## SELECTED TEXT
# # #

And you're like in a frenzy foam out of your mouth, exactly.

Valeri:

And you know that tonne of things going to go wrong, and how you're going to deal with that.

Valeri:

Then you stabilise the system, it works.

Valeri:

You breathe out for a while, you're kind of in this deep of pleasure and sanity, and then it starts building up again, because a new warehouse is coming.

Valeri:

And you know that you have to deliver features for the old ones, maintain them, migrate meanwhile, and support the new warehouse.

Valeri:

It's like, so what helped us through like this very original team and those few generations further is like really supporting each other.

Valeri:

Without that, I don't think it would have been possible.

Valeri:

Can you hear me?

Valeri:

I see the connection lost.

Valeri:

Sorry.

Karol:

We still hear you.

Karol:

We just lost the video, and it happened a few times over the stream that you got kind of frozen a little bit, but don't worry about that.

Karol:

Oh, for a moment, we did lose audio as well.

Karol:

But you're here.

Karol:

I still see you in the studio, so.

Valeri:

Okay, I think it's getting better.

Valeri:

At least now I can hear you.

Karol:

Okay.

Valeri:

Somewhat sequentially.

Karol:

Technical problems, that happens.

Karol:

Unfortunately, internet can be spotty at times.

Karol:

Yeah.

Karol:

Oh, I'm sorry, folks.

Karol:

I think a brief pause.

Karol:

We lost Valeria here for a moment.

Karol:

Internet problems.

Karol:

So while we are having this small of a post, we were going to the end of the stream anyways.

Karol:

I'll just pop in with some advertisements.

Karol:

So next month, 5th of November, we're having another interesting stream, which is with Brian Labelle from Rubell Business Solutions Limited in Canada.

Karol:

We're going to be talking about migrating iPaaS technologies to something else.

Karol:

So for example, pure Java implementation.

Karol:

We'll see how that goes.

Karol:

I'm going to play the devil's advocate here to see what are the angles and what are the angles that are usually missed by companies looking at iPaaS from the pure cost perspective of licencing.

# # #

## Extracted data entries
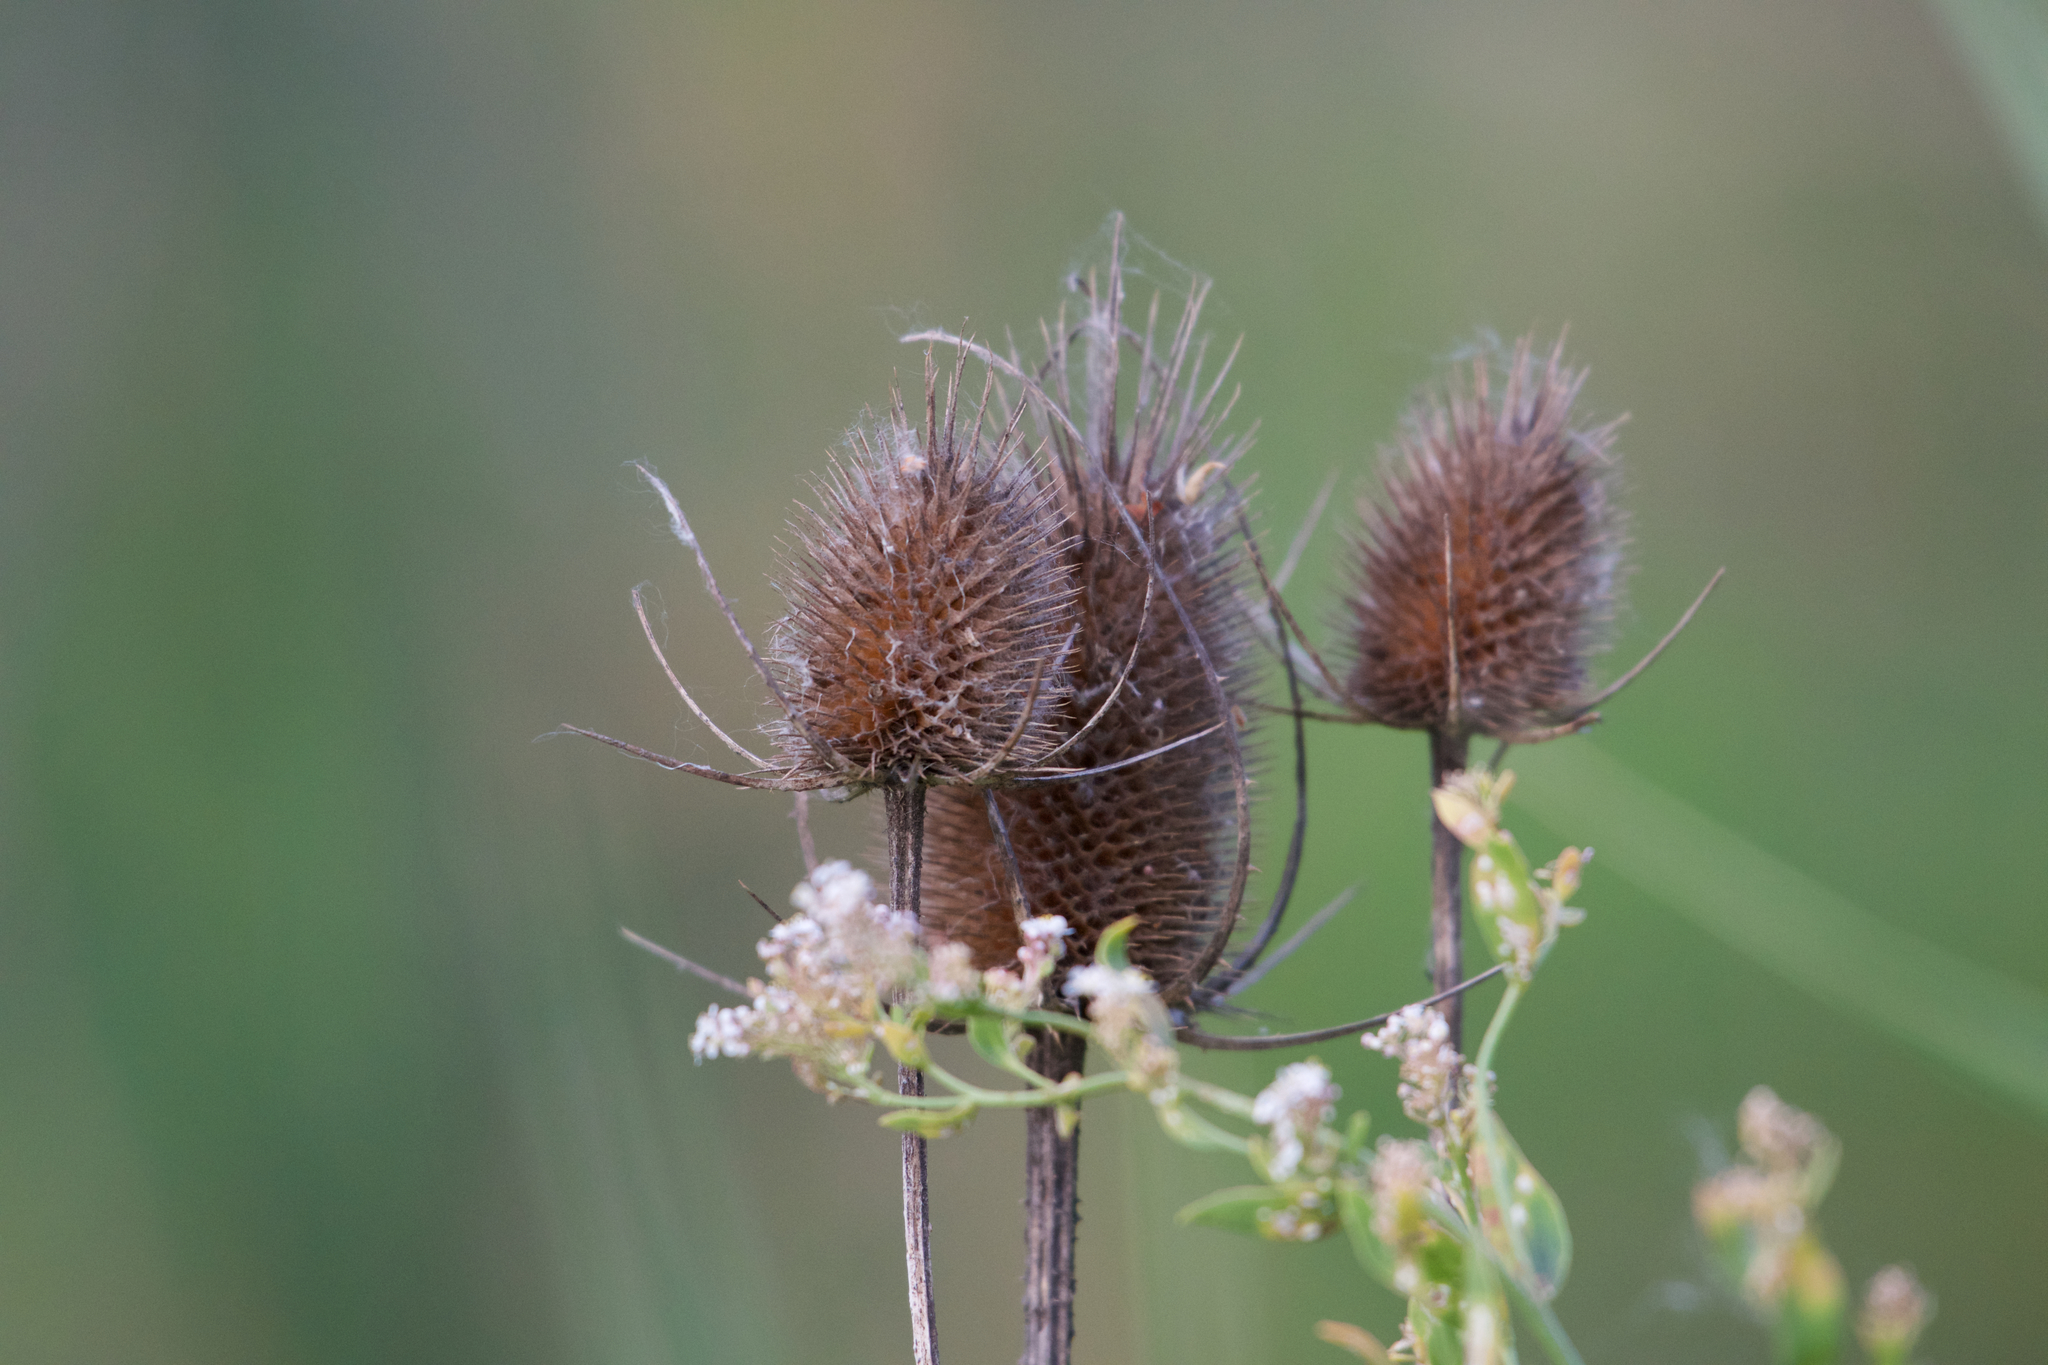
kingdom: Plantae
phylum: Tracheophyta
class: Magnoliopsida
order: Dipsacales
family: Caprifoliaceae
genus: Dipsacus
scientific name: Dipsacus fullonum
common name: Teasel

# # #

In the stream transcript, print the passage between "We're going to" and "how that goes.", inclusive.

We're going to be talking about migrating iPaaS technologies to something else.

Karol:

So for example, pure Java implementation.

Karol:

We'll see how that goes.